#### DATA SECTION
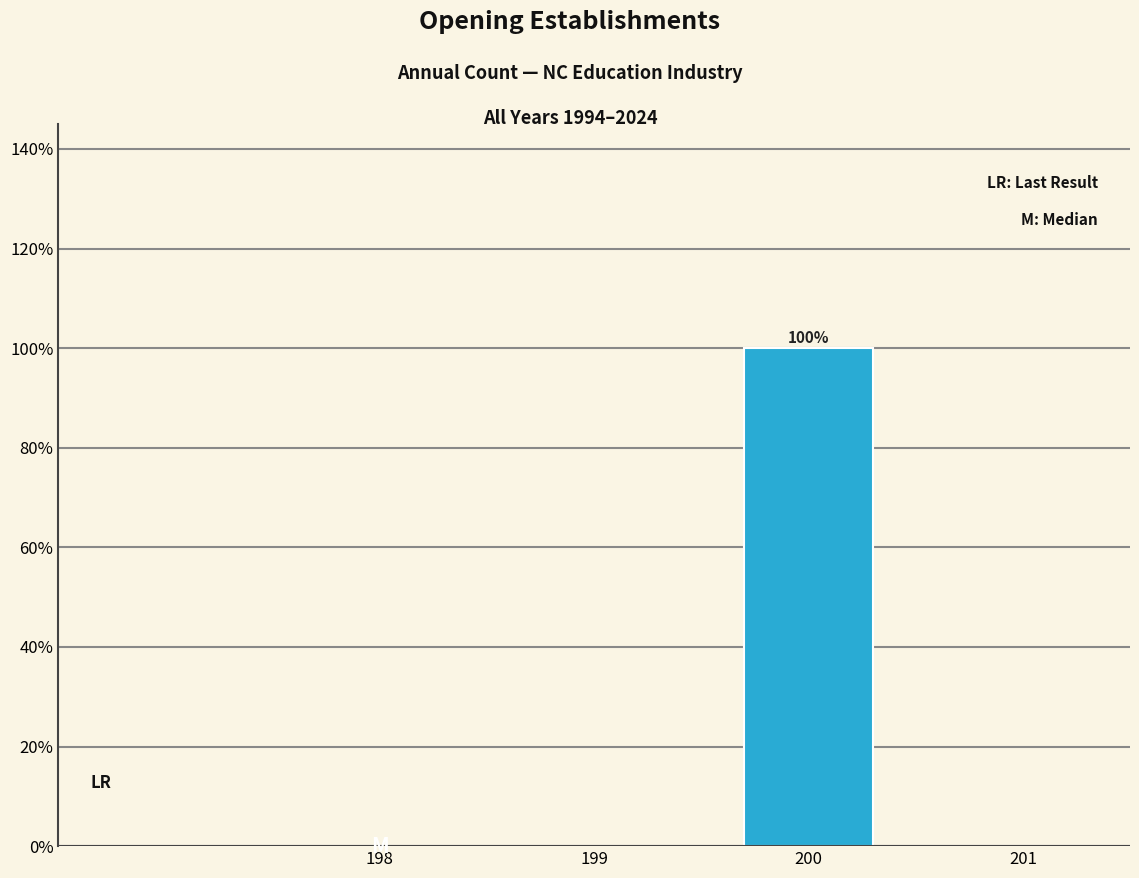

Reading left to right, transcribe all the data shown in this chart.

198=0	199=0	200=100	201=0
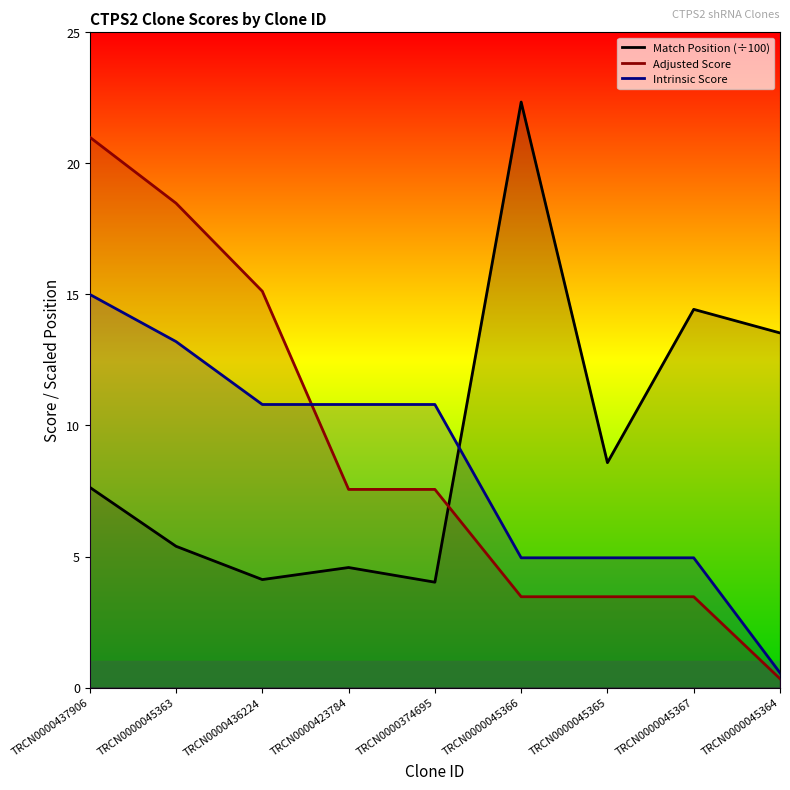

What is the difference between the maximum and second lowest values in the Intrinsic Score series?

10.1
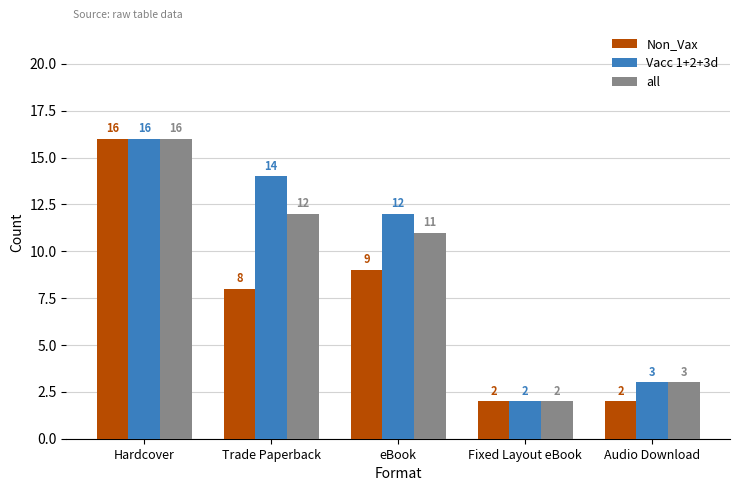

Is it true that Vacc 1+2+3d equals 6 at Trade Paperback?

False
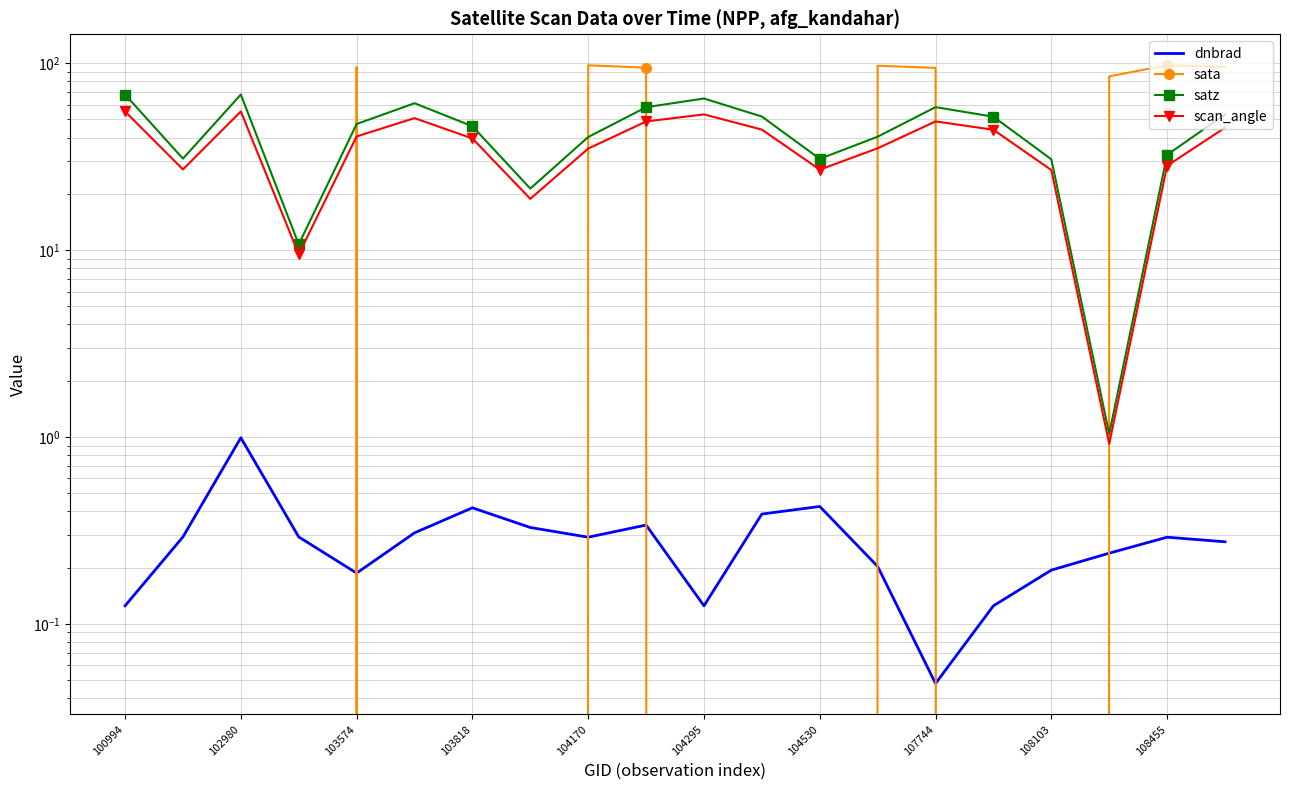

What is the difference between the maximum and second lowest values in the dnbrad series?

0.9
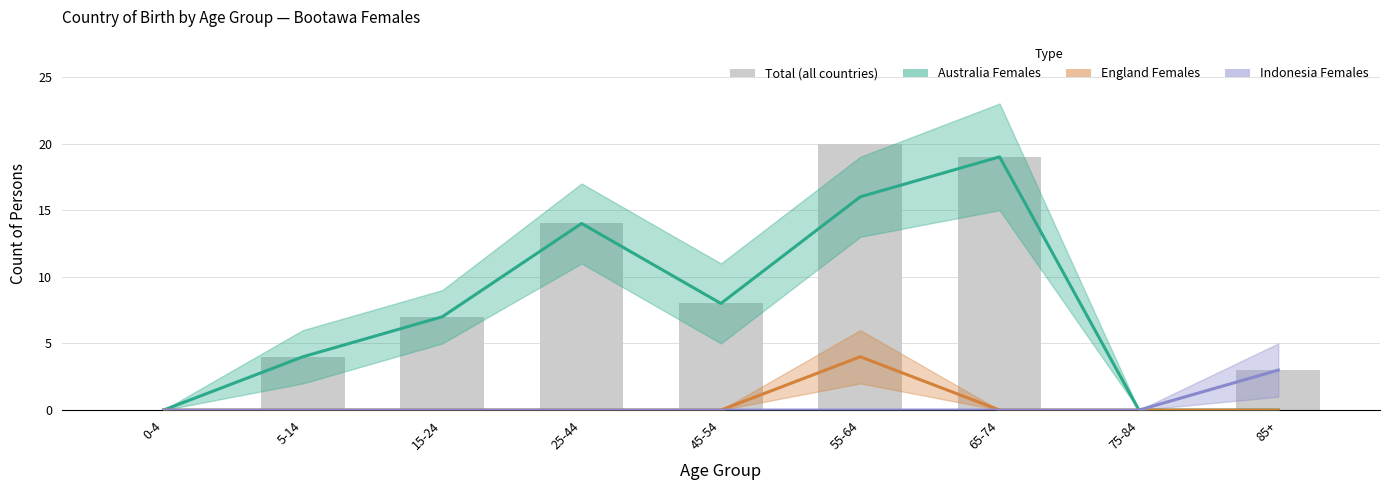

Are the bars horizontal?

No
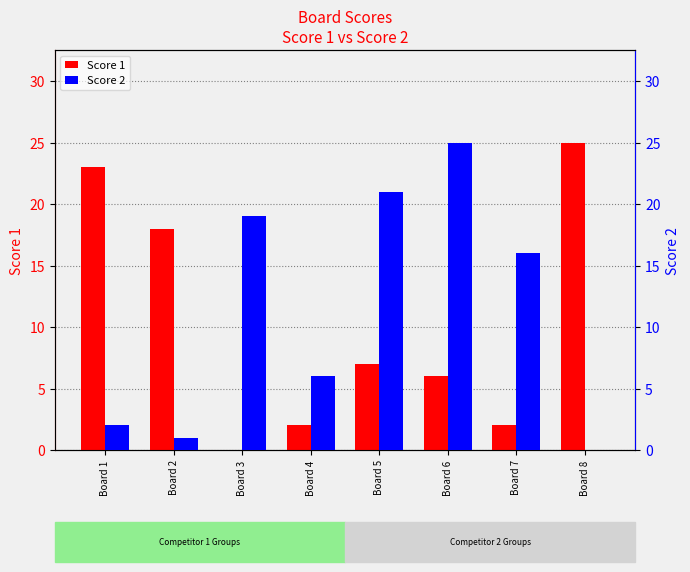

Is the value of Score 2 at Board 1 greater than the value of Score 1 at Board 6?

No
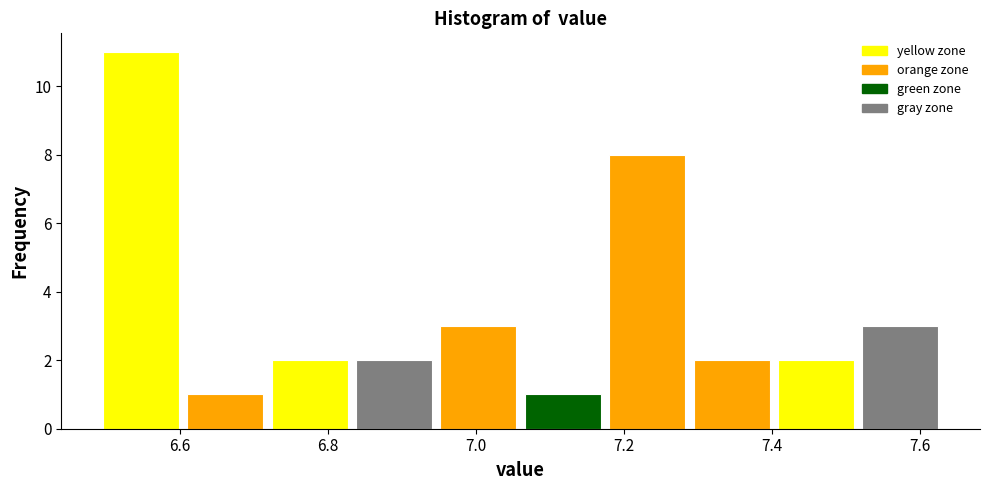

Reading left to right, transcribe this chart: for each bar, give the range it covers on the x-axis and its height. Neither the bar edges nor the heights are printed on the chart, so give them approximately, as read against the axes.

6.490 to 6.604: 11
6.604 to 6.718: 1
6.718 to 6.832: 2
6.832 to 6.946: 2
6.946 to 7.060: 3
7.060 to 7.174: 1
7.174 to 7.288: 8
7.288 to 7.402: 2
7.402 to 7.516: 2
7.516 to 7.630: 3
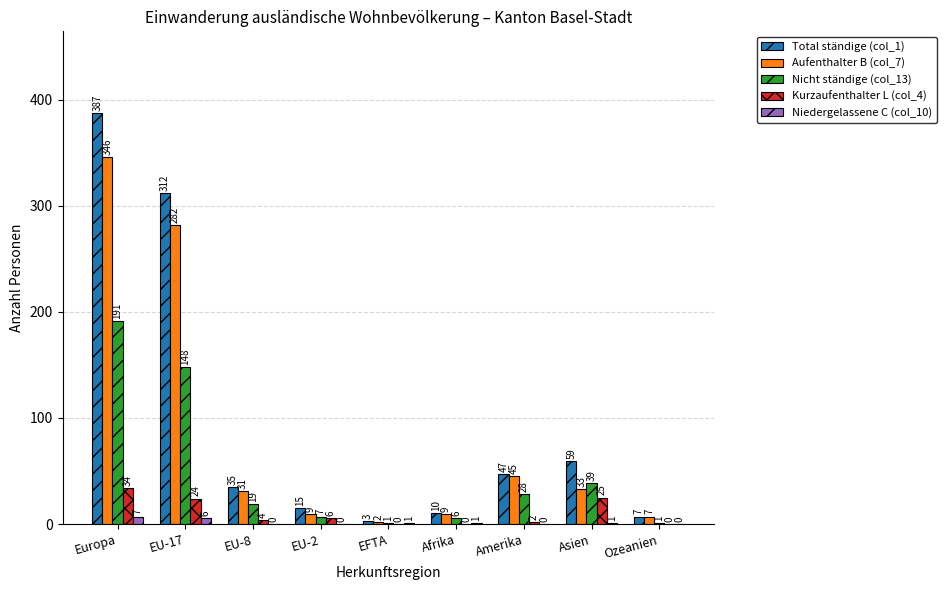

What are all the series names shown in the legend?

Total ständige (col_1), Aufenthalter B (col_7), Nicht ständige (col_13), Kurzaufenthalter L (col_4), Niedergelassene C (col_10)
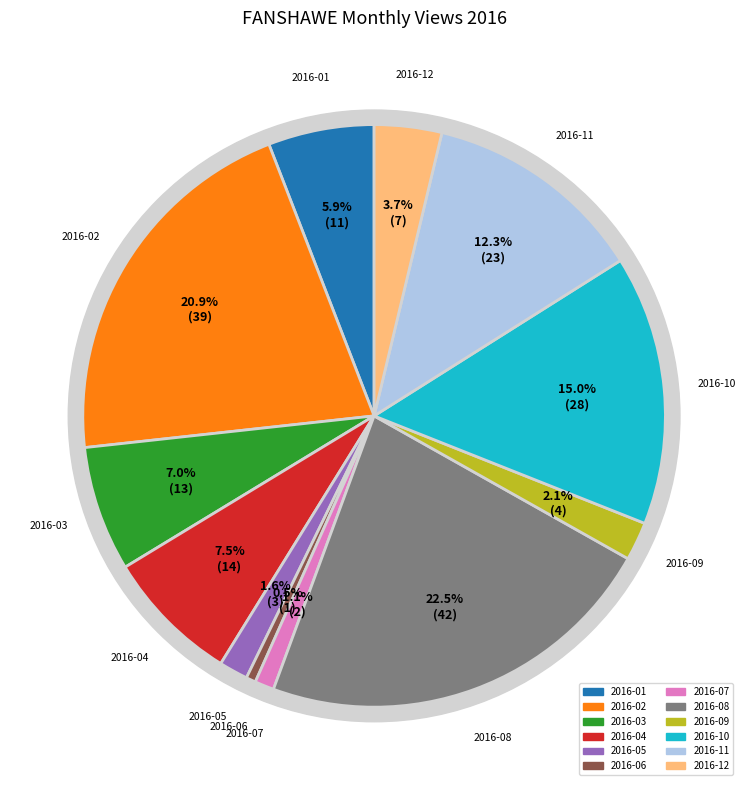

Approximately how many times larger is the value at 2016-10 compared to 2016-06?

28.0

#### EXERCISE DIRECTIONS
Update the rows above by changing "Reading left to right" to "Going from left to right", leaving everything else as it is, and leave out the pictures.

#### EXPECTED ANSWER
Going from left to right, transcribe all the data shown in this chart.

198=0	199=0	200=100	201=0

What is the difference between the maximum and second lowest values in the Intrinsic Score series?

10.1

Is it true that Vacc 1+2+3d equals 6 at Trade Paperback?

False

What is the difference between the maximum and second lowest values in the dnbrad series?

0.9

Are the bars horizontal?

No

Is the value of Score 2 at Board 1 greater than the value of Score 1 at Board 6?

No

Going from left to right, transcribe this chart: for each bar, give the range it covers on the x-axis and its height. Neither the bar edges nor the heights are printed on the chart, so give them approximately, as read against the axes.

6.490 to 6.604: 11
6.604 to 6.718: 1
6.718 to 6.832: 2
6.832 to 6.946: 2
6.946 to 7.060: 3
7.060 to 7.174: 1
7.174 to 7.288: 8
7.288 to 7.402: 2
7.402 to 7.516: 2
7.516 to 7.630: 3

What are all the series names shown in the legend?

Total ständige (col_1), Aufenthalter B (col_7), Nicht ständige (col_13), Kurzaufenthalter L (col_4), Niedergelassene C (col_10)

Approximately how many times larger is the value at 2016-10 compared to 2016-06?

28.0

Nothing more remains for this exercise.